I can’t describe jiggery-pokery Mike used to balance his books while keeping thousands of thefts from showing. But bear in mind that an auditor must assume that machines are honest. He will make test runs to check that machines are working correctly—but will not occur to him that tests prove nothing because machine itself is dishonest. Mike’s thefts were never large enough to disturb economy; like half-liter of blood, amount was too small to hurt donor. I can’t make up mind who lost, money was swapped around so many ways. But scheme troubled me; I was brought up to be honest, except with Authority. Prof claimed that what was taking place was a mild inflation offset by fact that we plowed money back in—but I should remember that Mike had records and all could be restored after Revolution, with ease since we would no longer be bled in much larger amounts by Authority.
I told conscience to go to sleep. Was pipsqueak compared to swindles by every government throughout history in financing every war—and is not revolution a war?
This money, after passing through many hands (augmented by Mike each time), wound up as senior financing of LuNoHo Company. Was a mixed company, mutual and stock; “gentleman-adventurer” guarantors who backed stock put up that stolen money in own names. Won’t discuss bookkeeping this firm used. Since Mike ran everything, was not corrupted by any tinge of honesty.
Nevertheless its shares were traded in Hong Kong Luna Exchange and listed in Zurich, London, and New York. Wall Street Journal called it “an attractive high-risk-high-gain investment with novel growth potential.”
LuNoHoCo was an engineering and exploitation firm, engaged in many ventures, mostly legitimate. But prime purpose was to build a second catapult, secretly.
Operation could not be secret. You can’t buy or build a hydrogen-fusion power plant for such and not have it noticed. (Sunpower was rejected for obvious reasons.) Parts were ordered from Pittsburgh, standard UnivCalif equipment, and we happily paid their royalties to get top quality. Can’t build a stator for a kilometers-long induction field without having it noticed, either. But most important you cannot do major construction hiring many people and not have it show.

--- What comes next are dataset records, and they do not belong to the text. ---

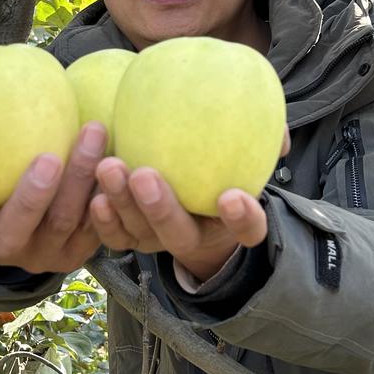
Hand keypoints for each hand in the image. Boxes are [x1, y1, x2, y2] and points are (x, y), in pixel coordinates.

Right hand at [0, 122, 107, 274]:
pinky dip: (109, 191)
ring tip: (93, 132)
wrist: (46, 203)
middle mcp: (5, 249)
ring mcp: (46, 254)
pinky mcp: (83, 248)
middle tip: (48, 157)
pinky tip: (119, 154)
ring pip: (65, 224)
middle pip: (15, 234)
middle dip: (32, 199)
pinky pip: (99, 225)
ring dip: (81, 179)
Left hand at [89, 128, 290, 283]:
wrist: (184, 176)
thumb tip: (280, 136)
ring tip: (108, 168)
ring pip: (138, 232)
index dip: (242, 219)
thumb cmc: (219, 155)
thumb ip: (266, 137)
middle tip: (145, 174)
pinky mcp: (128, 233)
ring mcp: (157, 237)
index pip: (247, 228)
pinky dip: (101, 219)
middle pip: (178, 233)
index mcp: (231, 220)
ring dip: (121, 203)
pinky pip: (112, 234)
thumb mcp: (246, 148)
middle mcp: (193, 234)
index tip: (232, 197)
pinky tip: (93, 194)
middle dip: (160, 208)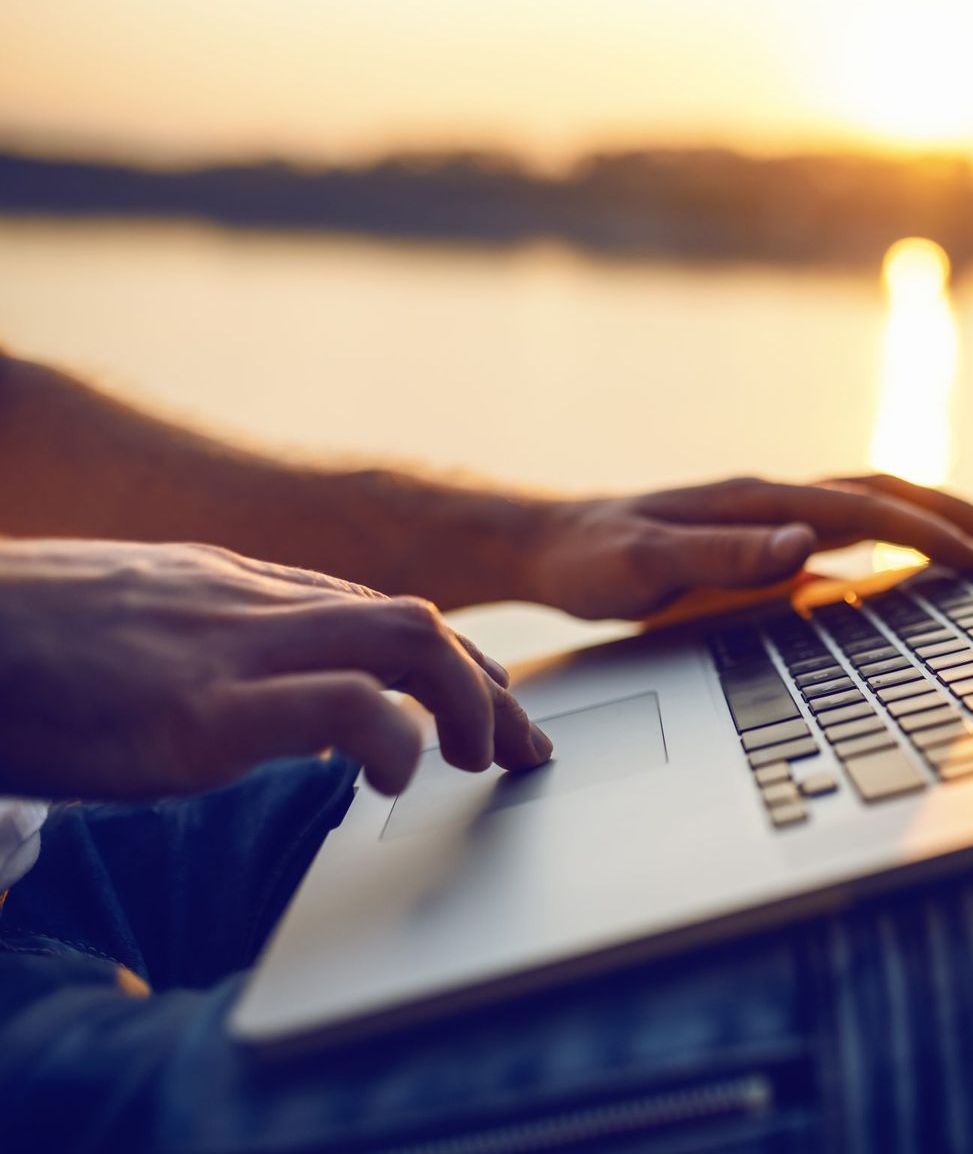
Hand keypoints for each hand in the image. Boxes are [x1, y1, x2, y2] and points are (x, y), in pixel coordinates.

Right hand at [0, 540, 548, 800]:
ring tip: (483, 763)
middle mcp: (247, 605)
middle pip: (415, 620)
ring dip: (469, 703)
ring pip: (405, 638)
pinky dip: (392, 738)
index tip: (496, 714)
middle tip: (525, 752)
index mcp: (234, 590)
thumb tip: (259, 700)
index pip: (379, 612)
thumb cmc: (14, 644)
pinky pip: (337, 705)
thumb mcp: (131, 629)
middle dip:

Sure, catapults are mostly vacuum; stator rings aren’t even close together at ejection end. But Aut
hority’s 3-g catapult was almost one hundred kilometers long. It was not only an astrogation landmark, on every Luna-jump chart, but was so big it could be photographed or seen by eye from Terra with not-large telescope. It showed up beautifully on a radar screen.

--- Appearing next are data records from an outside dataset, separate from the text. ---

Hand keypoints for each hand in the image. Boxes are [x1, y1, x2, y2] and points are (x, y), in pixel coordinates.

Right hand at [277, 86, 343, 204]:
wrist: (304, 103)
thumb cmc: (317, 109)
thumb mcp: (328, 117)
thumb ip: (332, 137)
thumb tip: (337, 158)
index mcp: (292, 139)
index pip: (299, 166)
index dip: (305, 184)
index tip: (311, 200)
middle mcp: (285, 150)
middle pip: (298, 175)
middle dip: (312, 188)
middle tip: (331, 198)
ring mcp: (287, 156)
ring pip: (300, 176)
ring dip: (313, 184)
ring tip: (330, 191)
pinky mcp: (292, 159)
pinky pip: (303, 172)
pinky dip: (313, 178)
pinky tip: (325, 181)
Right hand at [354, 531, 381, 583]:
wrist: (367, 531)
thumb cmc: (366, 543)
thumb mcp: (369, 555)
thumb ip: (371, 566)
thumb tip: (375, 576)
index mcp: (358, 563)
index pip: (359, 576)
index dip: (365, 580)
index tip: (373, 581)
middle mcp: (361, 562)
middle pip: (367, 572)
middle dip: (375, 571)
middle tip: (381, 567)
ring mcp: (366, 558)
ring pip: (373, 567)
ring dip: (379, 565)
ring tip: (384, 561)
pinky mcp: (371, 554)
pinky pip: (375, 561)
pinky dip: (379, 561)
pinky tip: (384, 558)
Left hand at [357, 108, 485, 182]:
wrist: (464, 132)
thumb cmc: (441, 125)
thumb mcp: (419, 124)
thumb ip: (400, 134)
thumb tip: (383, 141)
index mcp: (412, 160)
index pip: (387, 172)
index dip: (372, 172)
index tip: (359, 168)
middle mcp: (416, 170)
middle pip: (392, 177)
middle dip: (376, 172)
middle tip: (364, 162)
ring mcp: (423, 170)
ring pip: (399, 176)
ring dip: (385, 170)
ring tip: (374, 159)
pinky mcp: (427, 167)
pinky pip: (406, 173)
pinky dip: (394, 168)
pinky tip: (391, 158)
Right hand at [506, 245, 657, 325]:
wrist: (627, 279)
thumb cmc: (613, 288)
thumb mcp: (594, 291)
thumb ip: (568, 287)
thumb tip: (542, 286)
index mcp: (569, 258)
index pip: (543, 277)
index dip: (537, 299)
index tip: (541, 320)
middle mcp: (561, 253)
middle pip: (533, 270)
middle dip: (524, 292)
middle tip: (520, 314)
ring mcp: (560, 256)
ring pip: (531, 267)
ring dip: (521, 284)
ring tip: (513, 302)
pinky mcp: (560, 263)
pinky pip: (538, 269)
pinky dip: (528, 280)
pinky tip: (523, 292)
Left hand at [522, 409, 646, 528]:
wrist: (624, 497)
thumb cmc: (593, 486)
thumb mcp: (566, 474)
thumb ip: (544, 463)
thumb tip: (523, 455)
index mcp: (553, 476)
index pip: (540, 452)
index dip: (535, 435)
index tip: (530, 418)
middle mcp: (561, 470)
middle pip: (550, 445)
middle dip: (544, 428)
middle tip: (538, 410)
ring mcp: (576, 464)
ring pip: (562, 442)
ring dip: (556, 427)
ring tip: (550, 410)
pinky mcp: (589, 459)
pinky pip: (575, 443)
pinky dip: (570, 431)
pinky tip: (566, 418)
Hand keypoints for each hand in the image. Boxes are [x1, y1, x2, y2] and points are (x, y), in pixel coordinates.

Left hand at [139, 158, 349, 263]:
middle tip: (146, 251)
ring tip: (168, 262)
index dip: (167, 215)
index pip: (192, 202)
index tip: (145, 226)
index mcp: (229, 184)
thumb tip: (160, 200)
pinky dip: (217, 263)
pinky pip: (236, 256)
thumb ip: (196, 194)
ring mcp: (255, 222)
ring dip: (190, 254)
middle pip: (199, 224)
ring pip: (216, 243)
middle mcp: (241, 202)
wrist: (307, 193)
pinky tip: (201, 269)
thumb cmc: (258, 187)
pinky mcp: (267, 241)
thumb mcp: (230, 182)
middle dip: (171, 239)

We were building a shorter catapult, a 10-g job, but even that was thirty kilometers long, too big to hide.
So we hid it by Purloined Letter method.
I used to question Mike’s endless reading of fiction, wondering what notions he was getting. But turned out he got a better feeling for human life from stories than he had been able to garner from facts; fiction gave him a gestalt of life, one taken for granted by a human; he lives it. Besides this “humanizing” effect, Mike’s substitute for experience, he got ideas from “not-true data” as he called fiction. How to hide a catapult he got from Edgar Allan Poe.
We hid it in literal sense, too; this catapult had to be underground, so that it would not show to eye or radar. But had to be hidden in more subtle sense; selenographic location had to be secret.
How can this be, with a monster that big, worked on by so many people? Put it this way: Suppose you live in Novylen; know where Luna City is? Why, on east edge of Mare Crisium; everybody knows that. So? What latitude and longitude? Huh? Look it up in a reference book! So? If you don’t know where any better than that, how did you find it last week? No huhu, cobber; I took tube, changed at Torricelli, slept rest of way; finding it was capsule’s worry.
See? You don’t know where Luna City is! You simply get out when capsule pulls in at Tube Station South.
That’s how we hid catapult.
Is in Mare Undarum area, “everybody knows that.” But where it is and where we said it was differ by amount greater or less than one hundred kilometers in direction north, south, east, or west, or some combination.
Today you can look up its location in reference books—and find same wrong answer. Location of that catapult is still most closely guarded secret in Luna.